**DIRECTIONS FOR THIS TASK**
Please repeat the lines below, exactly and only, from the one that holds "Race: The Power of an Illusion" through the one that holds "This course reading".

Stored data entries
##########

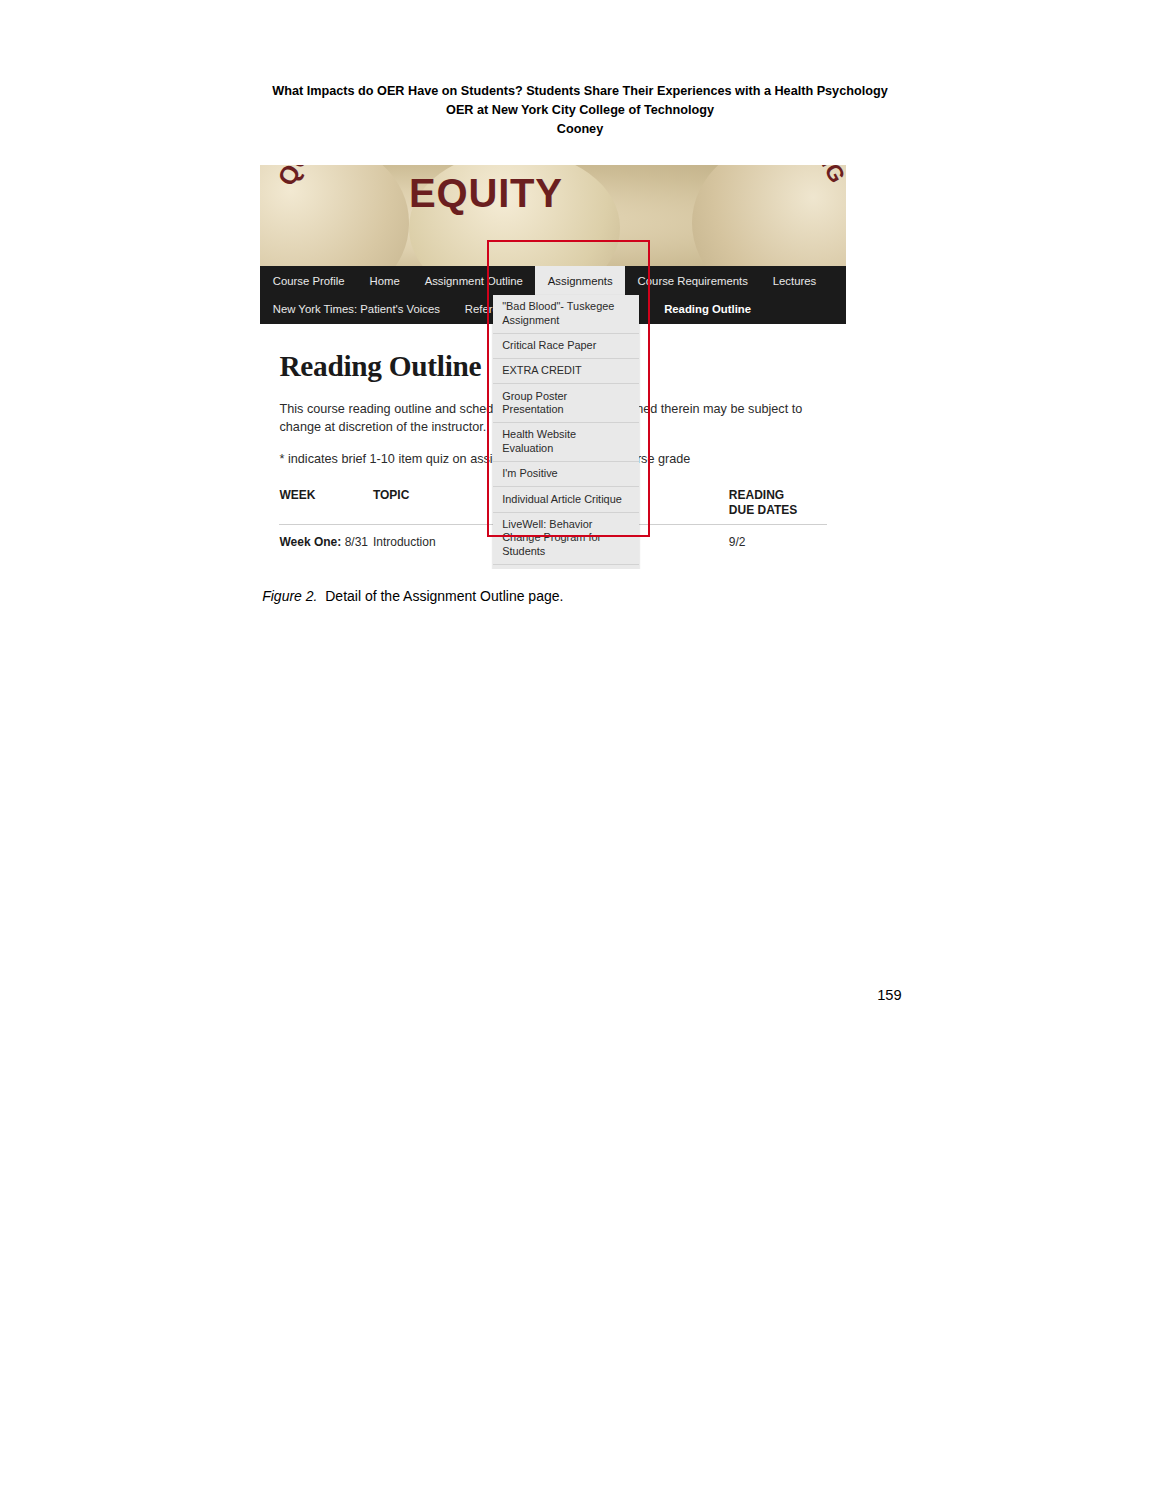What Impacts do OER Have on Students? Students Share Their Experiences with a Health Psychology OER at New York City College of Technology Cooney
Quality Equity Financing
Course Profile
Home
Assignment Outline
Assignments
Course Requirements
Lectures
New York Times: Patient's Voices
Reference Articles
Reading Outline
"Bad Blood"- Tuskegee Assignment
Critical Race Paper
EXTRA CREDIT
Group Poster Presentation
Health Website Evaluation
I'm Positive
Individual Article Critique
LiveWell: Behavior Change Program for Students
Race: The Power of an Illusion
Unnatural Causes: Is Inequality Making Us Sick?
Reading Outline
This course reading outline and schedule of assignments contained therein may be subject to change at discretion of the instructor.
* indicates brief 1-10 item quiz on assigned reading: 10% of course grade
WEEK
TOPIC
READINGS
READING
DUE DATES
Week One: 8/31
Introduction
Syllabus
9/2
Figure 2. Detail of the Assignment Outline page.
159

##########

**TASK OUTPUT**
Race: The Power of an Illusion
Unnatural Causes: Is Inequality Making Us Sick?
Reading Outline
This course reading outline and schedule of assignments contained therein may be subject to change at discretion of the instructor.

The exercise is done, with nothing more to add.